All of this created a new and exciting culture. Friends were made and lost in street races and Roadhouses, drive-in cinemas and tune-up shops were the places to be seen. Now, decades later, we still enjoy going fast and due to this, a lot of us still wish we were a part of that era.
Liza van Zyl made her dream a reality in the form of this neat fibreglass ‘33 Coupe Roadster. Liza and her husband, Adriaan have always loved high-powered cars. Both of them have enjoyed success doing circle track racing. This racing passion has taken them to America a few times and Liza has even raced in the States on the Dixie track, finishing a respectable 5th place against the Yanks. Through all their travels and American friends, it made their urge to own a Rod grow. Last year, at a car show, they noticed an orange ‘33 Coupe Roadster and they got to work on negotiating a price that would convince the owner to sell… R325 000 later and they finally owned their own Hot Rod. Adriaan started immediately by stripping the ‘33 down so that they could build the car of their dreams. They removed fenders, skirts. They added air suspension so that she could go low and left the rest of the suspension as the traditional Jag set up. Fast forward 8 months and there was finally form to Liza’s vision.
The body was prepared to perfection and shot with satin black paint.
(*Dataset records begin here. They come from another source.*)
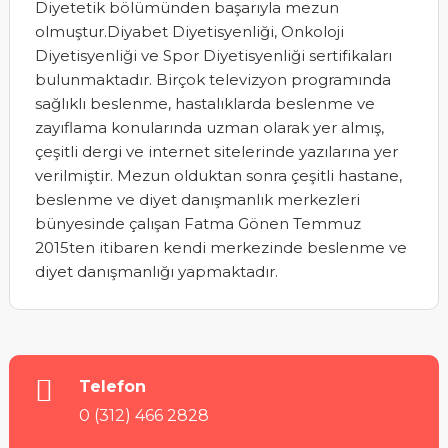
Diyetetik bölümünden başarıyla mezun
olmuştur.Diyabet Diyetisyenliği, Onkoloji
Diyetisyenliği ve Spor Diyetisyenliği sertifikaları
bulunmaktadır. Birçok televizyon programında
sağlıklı beslenme, hastalıklarda beslenme ve
zayıflama konularında uzman olarak yer almış,
çeşitli dergi ve internet sitelerinde yazılarına yer
verilmiştir. Mezun olduktan sonra çeşitli hastane,
beslenme ve diyet danışmanlık merkezleri
bünyesinde çalışan Fatma Gönen Temmuz
2015ten itibaren kendi merkezinde beslenme ve
diyet danışmanlığı yapmaktadır.
Telefon
0 (312) 466 2828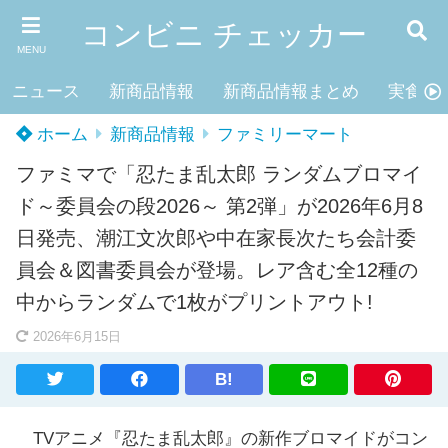
コンビニ チェッカー
MENU
ニュース
新商品情報
新商品情報まとめ
実食レ
ホーム
新商品情報
ファミリーマート
ファミマで「忍たま乱太郎 ランダムブロマイ
ド～委員会の段2026～ 第2弾」が2026年6月8
日発売、潮江文次郎や中在家長次たち会計委
員会＆図書委員会が登場。レア含む全12種の
中からランダムで1枚がプリントアウト!
2026年6月15日
B!
TVアニメ『忍たま乱太郎』の新作ブロマイドがコン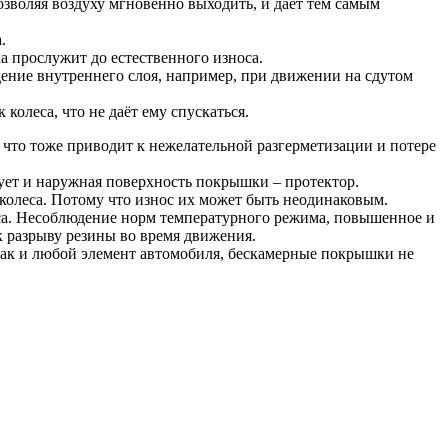
озволяя воздуху мгновенно выходить, и даёт тем самым
.
 прослужит до естественного износа.
ние внутреннего слоя, например, при движении на сдутом
колеса, что не даёт ему спускаться.
что тоже приводит к нежелательной разгерметизации и потере
ует и наружная поверхность покрышки – протектор.
 колеса. Потому что износ их может быть неодинаковым.
са. Несоблюдение норм температурного режима, повышенное и
к разрыву резины во время движения.
 как и любой элемент автомобиля, бескамерные покрышки не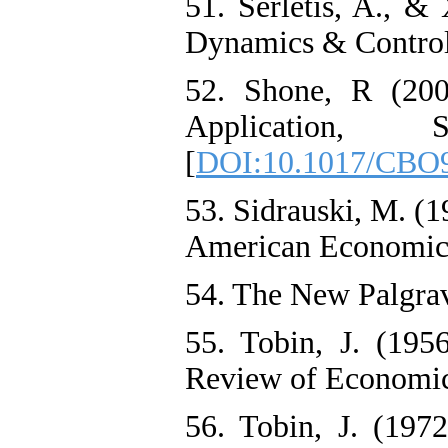
51. Serletis, A., &
Dynamics & Control.
52. Shone, R (20
Application,
[
DOI:10.1017/CBO
53. Sidrauski, M. (1
American Economic 
54. The New Palgrav
55. Tobin, J. (195
Review of Economics
56. Tobin, J. (19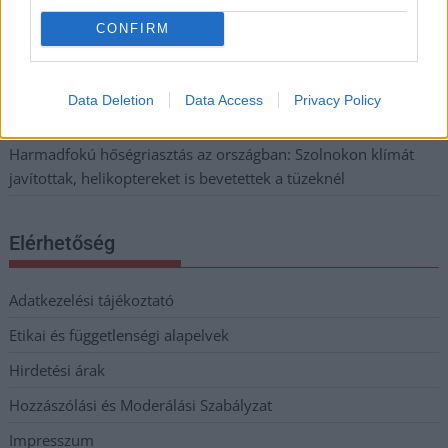
Pénteken újra csökken a benzin és a gázolaj ára is
CONFIRM
Napokon belül megválasztja az új köztársasági elnököt az
Országgyűlés
Data Deletion
Data Access
Privacy Policy
Kiterjedt tüzek pusztítanak az országban, köztük Karcagon
Harmadfokú hőségriasztás az országban: Szolnokon klímát
javítottak, helikoptereket is bevetettek a tüzeknél
Elérhetőség
Adatkezelési tájékoztató
Etikai és függetlenségi alapelvek
Hirdetési árak
Hozzászólási és Moderálási Szabályzat
Impresszum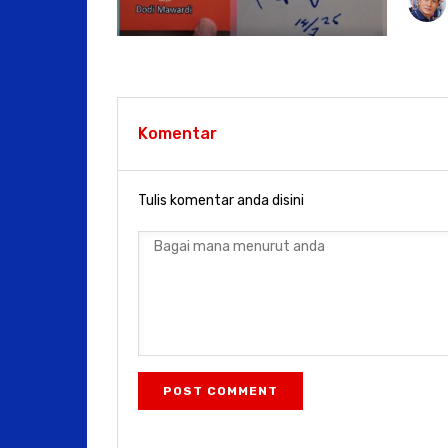
Komentar
Tulis komentar anda disini
POST COMMENT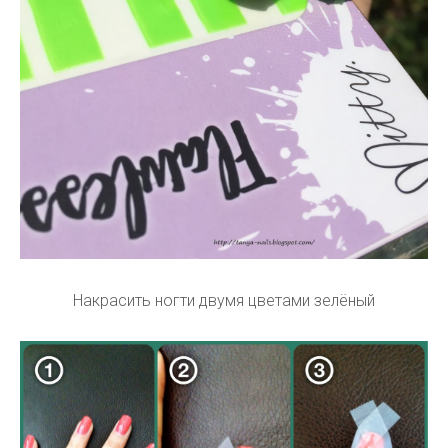
Накрасить ногти двумя цветами зелёный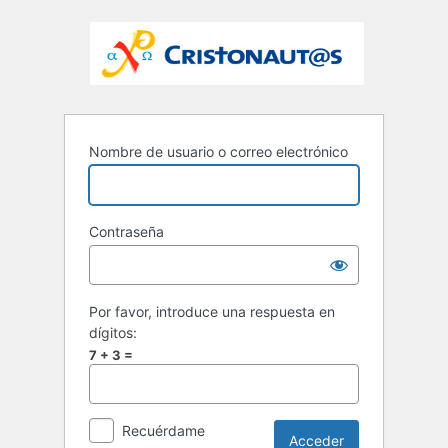
Nombre de usuario o correo electrónico
Contraseña
Por favor, introduce una respuesta en
dígitos:
7 + 3 =
Recuérdame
Some ghost flames were added to pull the whole theme together. Paint was done by Quinton Fouche of Satio Touch in Pretoria. The existing small block Chevy was improved with AFR heads and the cam changed to a slightly milder version for street use. The air fuel mixture gets sucked into the engine by a 650CFM Holley and spent gas exits out through a full stainless steel custom mandrel bent exhaust system. It must be said that this exhaust system is a work of art and cost a lot more than your typical Corolla mild steel set up.
All of this get up and go gets pushed down onto the road with steamroller size rear wheels that are 18.5 inches in diameter. This is serious rubber and the widest I have seen on a road legal car.
Custom widened American Racing wheels are wrapped with Hoosier tyres all round. The wheels just knock the look out the park as nothing spoils a car more than the wrong wheels. Interior-wise things were kept neat with two-bucket seats keeping the driver and passenger in place whilst the car takes corners. The first thing you see looking out the front window is the big flytrap intake polished to a shimmer. Dials are well in view with fuel and brake pedal in comfortable reach. For those readers whom have builda “kit car” will know that it is not always easy to get form and function right, something we take for granted in our daily drivers.
The cost to date of this build is R600K. This is by no means cheap speed like in “the good old days” but absolutely worth every penny for someone this passionate about Rodding. This car has already won various awards which include the Ivor Pringle floating award,
Best of Show, Best Rod, Best Engine Bay and the list goes on. No doubt “4ever17” will continue making waves within the Gauteng custom car scene. At the end of the day, Hot Rodding can be summarized as self-expression, art, damn cool and a dream come true.